Te dane stawiają pod znakiem zapytania to, jak silne jest ożywienie gospodarcze na świecie. Sprzedaż chińskich dóbr do UE spadła (w ujęciu dolarowym) o 19 proc., a do Japonii o 25 proc.
– One zwiększają obawy nie tylko co do chińskiej gospodarki, ale również światowego popytu na chińskie produkty. Jego spadek wzbudza niepokój co do stanu światowego ożywienia gospodarczego – twierdzi Michael Hewson, strateg z CMC Markets.
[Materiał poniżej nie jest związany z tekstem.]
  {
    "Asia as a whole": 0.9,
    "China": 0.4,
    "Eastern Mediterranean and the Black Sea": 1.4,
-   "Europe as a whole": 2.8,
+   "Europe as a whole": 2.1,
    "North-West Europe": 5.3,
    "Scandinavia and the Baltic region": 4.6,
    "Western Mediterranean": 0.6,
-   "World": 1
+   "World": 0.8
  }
W reakcji na kiepskie dane z Chin osłabł dolar australijski, czyli waluta gospodarki silnie zależnej od chińskiego popytu na surowce. Indeks Shanghai Composite wzrósł jednak w poniedziałek o 2,2 proc. (od początku roku zyskał on już 27 proc.). Inwestorzy uznali bowiem, że te dane mogą skłonić chiński rząd do silniejszego stymulowania gospodarki. Rynek oczekuje na publikację w środę danych o chińskim PKB za pierwszy kwartał. Średnia prognoz analityków mówi, że wzrost gospodarczy spowolnił wówczas do 7 proc., czyli najniższego poziomu od ponad 20 lat.
– Konsumpcja w Chinach jest osłabiona, inwestycje zwalniają, a teraz eksport okazał się słabszy od spodziewanego. Negatywna presja na wzrost gospodarczy się zwiększa, co sprawia, że rośnie potrzeba wdrożenia przez rząd bardziej prowzrostowej polityki – wskazuje Liu Xuezhi, ekonomista z chińskiego Bank of Communications.